* **Your instructions**:
Starting at the line that has "7: (309, 91, 9.53)" and stopping after the line that has "27: (265, 229, 6.27)", reproduce the listing below exactly; omit everything else.
========
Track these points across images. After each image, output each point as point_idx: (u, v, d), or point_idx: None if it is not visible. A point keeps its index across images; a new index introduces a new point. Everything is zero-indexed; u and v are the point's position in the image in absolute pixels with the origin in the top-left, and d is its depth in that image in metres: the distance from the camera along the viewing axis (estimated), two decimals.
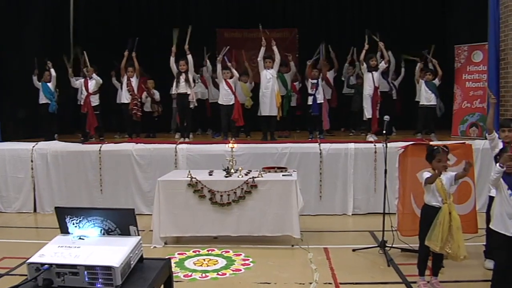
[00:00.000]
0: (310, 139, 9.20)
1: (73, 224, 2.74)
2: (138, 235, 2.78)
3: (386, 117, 6.02)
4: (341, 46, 11.28)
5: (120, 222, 2.73)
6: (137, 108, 9.66)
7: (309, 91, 9.53)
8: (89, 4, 12.51)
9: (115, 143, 8.79)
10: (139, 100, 9.83)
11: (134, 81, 9.66)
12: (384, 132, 6.00)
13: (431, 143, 6.69)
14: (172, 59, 9.16)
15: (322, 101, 9.48)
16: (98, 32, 12.25)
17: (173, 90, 9.38)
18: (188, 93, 9.18)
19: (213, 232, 6.39)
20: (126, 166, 8.30)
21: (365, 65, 9.02)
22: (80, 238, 2.68)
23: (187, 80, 9.14)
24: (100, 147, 8.39)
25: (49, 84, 9.72)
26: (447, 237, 4.60)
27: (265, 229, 6.27)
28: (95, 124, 9.38)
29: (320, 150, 8.12)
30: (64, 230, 2.77)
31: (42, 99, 9.74)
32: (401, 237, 5.92)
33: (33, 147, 8.54)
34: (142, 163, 8.28)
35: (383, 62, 9.09)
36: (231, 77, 9.35)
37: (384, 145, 5.88)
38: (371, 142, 8.38)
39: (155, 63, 11.39)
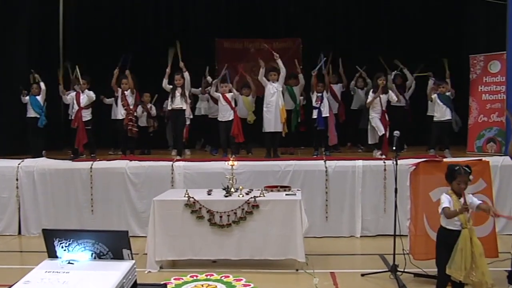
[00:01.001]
0: (315, 156, 9.20)
1: (62, 247, 2.72)
2: (132, 259, 2.76)
3: (396, 133, 6.02)
4: (349, 56, 11.30)
5: (113, 245, 2.72)
6: (132, 124, 9.70)
7: (314, 104, 9.55)
8: (80, 13, 12.61)
9: (107, 160, 8.77)
10: (135, 115, 9.85)
11: (129, 96, 9.68)
12: (394, 148, 5.99)
13: (444, 160, 6.67)
14: (165, 81, 9.30)
15: (328, 115, 9.51)
16: (89, 43, 12.32)
17: (168, 106, 9.42)
18: (184, 108, 9.26)
19: (212, 256, 6.35)
20: (119, 184, 8.27)
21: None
22: (69, 263, 2.67)
23: (183, 95, 9.21)
24: (91, 164, 8.38)
25: (38, 98, 9.73)
26: (471, 265, 4.55)
27: (268, 252, 6.24)
28: (84, 141, 9.39)
29: (326, 167, 8.10)
30: (52, 254, 2.75)
31: (30, 113, 9.75)
32: (413, 261, 5.88)
33: (19, 164, 8.52)
34: (136, 182, 8.26)
35: (394, 96, 9.16)
36: (229, 91, 9.39)
37: (394, 162, 5.87)
38: (379, 158, 8.37)
39: (151, 76, 11.44)
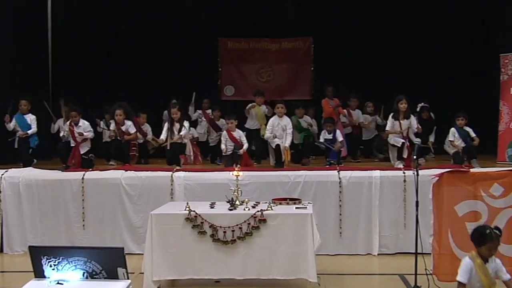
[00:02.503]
0: (327, 166, 9.17)
1: (50, 266, 2.71)
2: (128, 278, 2.75)
3: (417, 140, 6.00)
4: (363, 57, 11.32)
5: (107, 263, 2.71)
6: (136, 149, 9.82)
7: (325, 135, 9.68)
8: (70, 11, 12.67)
9: (100, 170, 8.77)
10: (136, 142, 9.91)
11: (130, 126, 9.66)
12: (414, 157, 5.96)
13: (472, 170, 6.63)
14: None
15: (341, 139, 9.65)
16: (81, 44, 12.42)
17: (165, 138, 9.41)
18: (184, 142, 9.38)
19: (215, 275, 6.31)
20: (113, 197, 8.25)
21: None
22: (58, 283, 2.65)
23: (180, 130, 9.33)
24: (83, 175, 8.37)
25: (26, 117, 9.68)
26: None
27: (276, 271, 6.19)
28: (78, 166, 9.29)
29: (340, 178, 8.07)
30: (39, 274, 2.74)
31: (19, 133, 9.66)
32: (438, 283, 5.84)
33: (2, 174, 8.50)
34: (132, 194, 8.24)
35: (415, 123, 9.10)
36: (236, 128, 9.56)
37: (415, 172, 5.83)
38: (399, 169, 8.33)
39: (148, 82, 11.56)
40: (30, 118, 9.72)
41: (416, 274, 5.79)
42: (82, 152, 9.30)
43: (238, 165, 7.04)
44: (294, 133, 9.85)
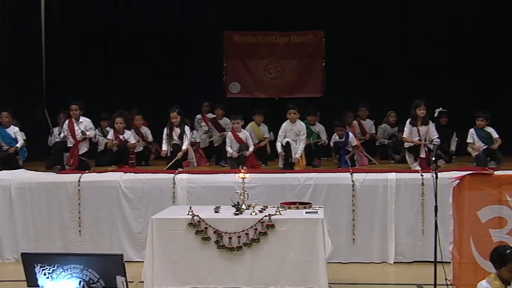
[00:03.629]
0: (339, 168, 9.15)
1: (45, 274, 2.71)
2: (127, 287, 2.74)
3: (436, 141, 5.98)
4: (378, 51, 11.31)
5: (105, 271, 2.71)
6: (135, 157, 9.77)
7: (336, 138, 9.69)
8: (65, 4, 12.71)
9: (98, 172, 8.78)
10: (134, 151, 9.85)
11: (130, 136, 9.70)
12: (433, 158, 5.93)
13: (496, 173, 6.60)
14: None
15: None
16: (76, 39, 12.47)
17: (167, 149, 9.29)
18: (184, 148, 9.17)
19: (220, 284, 6.30)
20: (111, 201, 8.26)
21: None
22: None
23: (180, 136, 9.22)
24: (80, 177, 8.38)
25: (9, 130, 9.54)
26: None
27: (285, 280, 6.19)
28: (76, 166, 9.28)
29: (353, 181, 8.05)
30: (32, 283, 2.74)
31: (4, 146, 9.52)
32: None
33: None
34: (132, 198, 8.25)
35: (434, 130, 8.92)
36: (242, 128, 9.61)
37: (434, 175, 5.80)
38: (417, 171, 8.30)
39: (147, 77, 11.57)
40: (14, 131, 9.57)
41: (435, 284, 5.75)
42: (80, 153, 9.27)
43: (244, 167, 7.04)
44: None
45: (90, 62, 12.56)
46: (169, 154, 9.20)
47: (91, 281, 2.73)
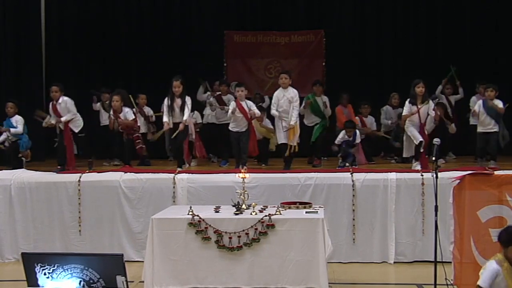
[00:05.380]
0: (340, 168, 9.15)
1: (45, 274, 2.71)
2: (127, 287, 2.74)
3: (436, 140, 5.97)
4: (379, 51, 11.30)
5: (105, 271, 2.71)
6: (141, 141, 9.71)
7: (345, 137, 9.72)
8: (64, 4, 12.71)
9: (98, 172, 8.78)
10: (139, 131, 9.84)
11: (128, 112, 9.63)
12: (433, 158, 5.93)
13: (496, 172, 6.60)
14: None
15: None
16: (76, 37, 12.46)
17: (168, 120, 9.09)
18: (185, 118, 9.01)
19: (220, 284, 6.30)
20: (111, 200, 8.26)
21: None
22: None
23: (182, 108, 9.02)
24: (80, 177, 8.37)
25: (12, 120, 9.70)
26: None
27: (285, 280, 6.20)
28: (73, 163, 9.36)
29: (353, 181, 8.05)
30: (33, 283, 2.75)
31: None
32: None
33: None
34: (132, 197, 8.25)
35: (433, 117, 9.16)
36: (245, 97, 9.43)
37: (434, 175, 5.80)
38: (417, 171, 8.30)
39: (149, 75, 11.54)
40: (16, 120, 9.72)
41: (435, 284, 5.75)
42: (76, 131, 9.42)
43: (244, 167, 7.04)
44: (308, 114, 9.81)
45: (90, 62, 12.55)
46: (171, 126, 9.06)
47: (91, 281, 2.74)
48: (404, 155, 9.37)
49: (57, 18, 12.76)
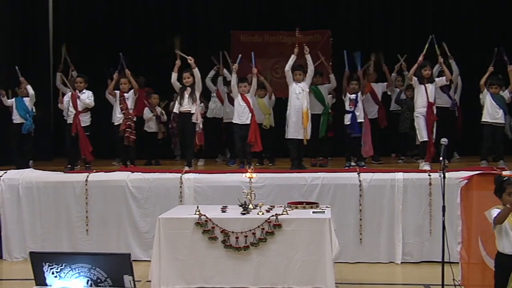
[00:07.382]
0: (347, 168, 9.14)
1: (53, 273, 2.72)
2: (134, 286, 2.75)
3: (444, 140, 5.94)
4: (386, 50, 11.25)
5: (112, 270, 2.71)
6: (131, 131, 9.55)
7: (347, 107, 9.48)
8: (72, 4, 12.74)
9: (105, 171, 8.79)
10: (134, 120, 9.73)
11: (129, 97, 9.65)
12: (441, 158, 5.91)
13: (504, 173, 6.57)
14: (174, 75, 9.27)
15: (363, 120, 9.43)
16: (84, 38, 12.47)
17: (175, 108, 9.31)
18: (192, 111, 9.14)
19: (227, 284, 6.30)
20: (119, 200, 8.29)
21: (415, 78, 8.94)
22: None
23: (191, 96, 9.12)
24: (87, 176, 8.40)
25: (26, 100, 9.73)
26: None
27: (292, 280, 6.19)
28: (90, 148, 9.36)
29: (360, 181, 8.05)
30: (41, 282, 2.75)
31: (16, 118, 9.69)
32: None
33: (1, 176, 8.55)
34: (139, 197, 8.27)
35: (444, 78, 9.08)
36: (249, 91, 9.37)
37: (442, 175, 5.78)
38: (425, 171, 8.27)
39: (155, 74, 11.52)
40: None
41: (443, 284, 5.73)
42: (83, 125, 9.39)
43: (252, 167, 7.03)
44: (313, 101, 9.77)
45: (96, 61, 12.54)
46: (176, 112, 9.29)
47: (98, 280, 2.74)
48: (420, 139, 9.16)
49: (65, 15, 12.80)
========
* **Output of the exercise**:
7: (309, 91, 9.53)
8: (89, 4, 12.51)
9: (115, 143, 8.79)
10: (139, 100, 9.83)
11: (134, 81, 9.66)
12: (384, 132, 6.00)
13: (431, 143, 6.69)
14: (172, 59, 9.16)
15: (322, 101, 9.48)
16: (98, 32, 12.25)
17: (173, 90, 9.38)
18: (188, 93, 9.18)
19: (213, 232, 6.39)
20: (126, 166, 8.30)
21: (365, 65, 9.02)
22: (80, 238, 2.68)
23: (187, 80, 9.14)
24: (100, 147, 8.39)
25: (49, 84, 9.72)
26: (447, 237, 4.60)
27: (265, 229, 6.27)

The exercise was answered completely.